## INSTRUCTIONS FOR THE TASK
Set down each record exactly as written.

(DATA PROVIDED Opens)

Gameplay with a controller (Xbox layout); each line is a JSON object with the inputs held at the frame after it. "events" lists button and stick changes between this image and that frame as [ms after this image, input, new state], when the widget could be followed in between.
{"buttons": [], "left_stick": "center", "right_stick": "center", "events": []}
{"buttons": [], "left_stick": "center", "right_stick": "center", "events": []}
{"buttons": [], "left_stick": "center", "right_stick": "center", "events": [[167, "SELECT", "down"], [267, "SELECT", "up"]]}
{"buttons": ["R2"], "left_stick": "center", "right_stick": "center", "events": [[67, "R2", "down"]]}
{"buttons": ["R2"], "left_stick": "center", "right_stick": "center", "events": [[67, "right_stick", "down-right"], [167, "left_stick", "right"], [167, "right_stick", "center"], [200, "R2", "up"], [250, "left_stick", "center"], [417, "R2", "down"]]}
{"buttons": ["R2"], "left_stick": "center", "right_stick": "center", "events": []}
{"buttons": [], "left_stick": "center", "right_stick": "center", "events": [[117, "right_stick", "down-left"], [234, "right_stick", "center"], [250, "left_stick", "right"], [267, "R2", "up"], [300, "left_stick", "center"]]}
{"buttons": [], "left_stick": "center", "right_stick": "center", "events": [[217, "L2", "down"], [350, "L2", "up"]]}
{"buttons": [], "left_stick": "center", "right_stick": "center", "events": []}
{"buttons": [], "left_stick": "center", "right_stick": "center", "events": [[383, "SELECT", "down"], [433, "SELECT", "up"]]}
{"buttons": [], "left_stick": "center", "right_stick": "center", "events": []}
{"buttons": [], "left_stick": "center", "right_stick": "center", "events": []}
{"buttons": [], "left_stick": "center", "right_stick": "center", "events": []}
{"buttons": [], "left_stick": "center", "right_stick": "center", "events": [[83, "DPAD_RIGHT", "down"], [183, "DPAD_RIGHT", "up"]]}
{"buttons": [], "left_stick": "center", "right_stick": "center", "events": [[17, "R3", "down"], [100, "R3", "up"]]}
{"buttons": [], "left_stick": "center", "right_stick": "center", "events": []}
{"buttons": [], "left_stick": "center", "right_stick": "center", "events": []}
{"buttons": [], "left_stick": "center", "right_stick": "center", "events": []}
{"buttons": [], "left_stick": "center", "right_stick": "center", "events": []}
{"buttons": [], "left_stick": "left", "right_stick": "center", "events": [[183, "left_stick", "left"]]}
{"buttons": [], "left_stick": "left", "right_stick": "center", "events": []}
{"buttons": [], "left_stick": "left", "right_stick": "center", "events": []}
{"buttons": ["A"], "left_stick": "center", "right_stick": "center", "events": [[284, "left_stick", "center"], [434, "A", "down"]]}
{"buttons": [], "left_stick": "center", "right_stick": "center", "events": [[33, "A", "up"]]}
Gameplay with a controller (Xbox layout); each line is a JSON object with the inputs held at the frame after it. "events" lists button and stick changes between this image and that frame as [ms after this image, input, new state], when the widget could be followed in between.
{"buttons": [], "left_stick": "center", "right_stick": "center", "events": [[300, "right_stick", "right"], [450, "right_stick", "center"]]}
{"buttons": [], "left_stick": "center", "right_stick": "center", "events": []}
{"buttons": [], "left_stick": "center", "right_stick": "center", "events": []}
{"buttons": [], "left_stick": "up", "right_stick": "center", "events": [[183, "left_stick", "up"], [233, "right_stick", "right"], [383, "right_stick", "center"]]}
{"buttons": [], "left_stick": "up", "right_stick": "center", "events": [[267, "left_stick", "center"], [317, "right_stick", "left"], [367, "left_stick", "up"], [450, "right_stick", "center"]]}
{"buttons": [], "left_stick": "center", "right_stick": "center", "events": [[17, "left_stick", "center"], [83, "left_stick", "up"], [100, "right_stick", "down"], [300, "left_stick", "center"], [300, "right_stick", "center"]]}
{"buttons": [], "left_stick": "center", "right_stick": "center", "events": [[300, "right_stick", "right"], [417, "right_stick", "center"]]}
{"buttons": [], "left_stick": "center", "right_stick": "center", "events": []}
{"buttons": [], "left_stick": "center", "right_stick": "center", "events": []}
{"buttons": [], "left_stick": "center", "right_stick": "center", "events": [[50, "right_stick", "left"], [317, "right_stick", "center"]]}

(DATA PROVIDED Closes)

## ANSWER FOR THIS EXERCISE
Gameplay with a controller (Xbox layout); each line is a JSON object with the inputs held at the frame after it. "events" lists button and stick changes between this image and that frame as [ms after this image, input, new state], when the widget could be followed in between.
{"buttons": [], "left_stick": "center", "right_stick": "center", "events": []}
{"buttons": [], "left_stick": "center", "right_stick": "center", "events": []}
{"buttons": [], "left_stick": "center", "right_stick": "center", "events": [[167, "SELECT", "down"], [267, "SELECT", "up"]]}
{"buttons": ["R2"], "left_stick": "center", "right_stick": "center", "events": [[67, "R2", "down"]]}
{"buttons": ["R2"], "left_stick": "center", "right_stick": "center", "events": [[67, "right_stick", "down-right"], [167, "left_stick", "right"], [167, "right_stick", "center"], [200, "R2", "up"], [250, "left_stick", "center"], [417, "R2", "down"]]}
{"buttons": ["R2"], "left_stick": "center", "right_stick": "center", "events": []}
{"buttons": [], "left_stick": "center", "right_stick": "center", "events": [[117, "right_stick", "down-left"], [234, "right_stick", "center"], [250, "left_stick", "right"], [267, "R2", "up"], [300, "left_stick", "center"]]}
{"buttons": [], "left_stick": "center", "right_stick": "center", "events": [[217, "L2", "down"], [350, "L2", "up"]]}
{"buttons": [], "left_stick": "center", "right_stick": "center", "events": []}
{"buttons": [], "left_stick": "center", "right_stick": "center", "events": [[383, "SELECT", "down"], [433, "SELECT", "up"]]}
{"buttons": [], "left_stick": "center", "right_stick": "center", "events": []}
{"buttons": [], "left_stick": "center", "right_stick": "center", "events": []}
{"buttons": [], "left_stick": "center", "right_stick": "center", "events": []}
{"buttons": [], "left_stick": "center", "right_stick": "center", "events": [[83, "DPAD_RIGHT", "down"], [183, "DPAD_RIGHT", "up"]]}
{"buttons": [], "left_stick": "center", "right_stick": "center", "events": [[17, "R3", "down"], [100, "R3", "up"]]}
{"buttons": [], "left_stick": "center", "right_stick": "center", "events": []}
{"buttons": [], "left_stick": "center", "right_stick": "center", "events": []}
{"buttons": [], "left_stick": "center", "right_stick": "center", "events": []}
{"buttons": [], "left_stick": "center", "right_stick": "center", "events": []}
{"buttons": [], "left_stick": "left", "right_stick": "center", "events": [[183, "left_stick", "left"]]}
{"buttons": [], "left_stick": "left", "right_stick": "center", "events": []}
{"buttons": [], "left_stick": "left", "right_stick": "center", "events": []}
{"buttons": ["A"], "left_stick": "center", "right_stick": "center", "events": [[284, "left_stick", "center"], [434, "A", "down"]]}
{"buttons": [], "left_stick": "center", "right_stick": "center", "events": [[33, "A", "up"]]}
Gameplay with a controller (Xbox layout); each line is a JSON object with the inputs held at the frame after it. "events" lists button and stick changes between this image and that frame as [ms after this image, input, new state], when the widget could be followed in between.
{"buttons": [], "left_stick": "center", "right_stick": "center", "events": [[300, "right_stick", "right"], [450, "right_stick", "center"]]}
{"buttons": [], "left_stick": "center", "right_stick": "center", "events": []}
{"buttons": [], "left_stick": "center", "right_stick": "center", "events": []}
{"buttons": [], "left_stick": "up", "right_stick": "center", "events": [[183, "left_stick", "up"], [233, "right_stick", "right"], [383, "right_stick", "center"]]}
{"buttons": [], "left_stick": "up", "right_stick": "center", "events": [[267, "left_stick", "center"], [317, "right_stick", "left"], [367, "left_stick", "up"], [450, "right_stick", "center"]]}
{"buttons": [], "left_stick": "center", "right_stick": "center", "events": [[17, "left_stick", "center"], [83, "left_stick", "up"], [100, "right_stick", "down"], [300, "left_stick", "center"], [300, "right_stick", "center"]]}
{"buttons": [], "left_stick": "center", "right_stick": "center", "events": [[300, "right_stick", "right"], [417, "right_stick", "center"]]}
{"buttons": [], "left_stick": "center", "right_stick": "center", "events": []}
{"buttons": [], "left_stick": "center", "right_stick": "center", "events": []}
{"buttons": [], "left_stick": "center", "right_stick": "center", "events": [[50, "right_stick", "left"], [317, "right_stick", "center"]]}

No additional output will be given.